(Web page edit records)

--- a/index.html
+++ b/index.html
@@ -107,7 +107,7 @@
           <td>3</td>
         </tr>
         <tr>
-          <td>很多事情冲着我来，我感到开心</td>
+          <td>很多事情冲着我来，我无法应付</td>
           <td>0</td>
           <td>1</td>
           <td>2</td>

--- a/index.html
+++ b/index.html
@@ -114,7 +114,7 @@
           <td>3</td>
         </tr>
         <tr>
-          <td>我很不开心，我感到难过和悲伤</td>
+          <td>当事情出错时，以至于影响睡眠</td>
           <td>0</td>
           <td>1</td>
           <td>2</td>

__What the task requires__
Repeat each record verbatim.

__Task response__
--- a/index.html
+++ b/index.html
@@ -107,7 +107,7 @@
           <td>3</td>
         </tr>
         <tr>
-          <td>很多事情冲着我来，我感到开心</td>
+          <td>很多事情冲着我来，我无法应付</td>
           <td>0</td>
           <td>1</td>
           <td>2</td>

--- a/index.html
+++ b/index.html
@@ -114,7 +114,7 @@
           <td>3</td>
         </tr>
         <tr>
-          <td>我很不开心，我感到难过和悲伤</td>
+          <td>当事情出错时，以至于影响睡眠</td>
           <td>0</td>
           <td>1</td>
           <td>2</td>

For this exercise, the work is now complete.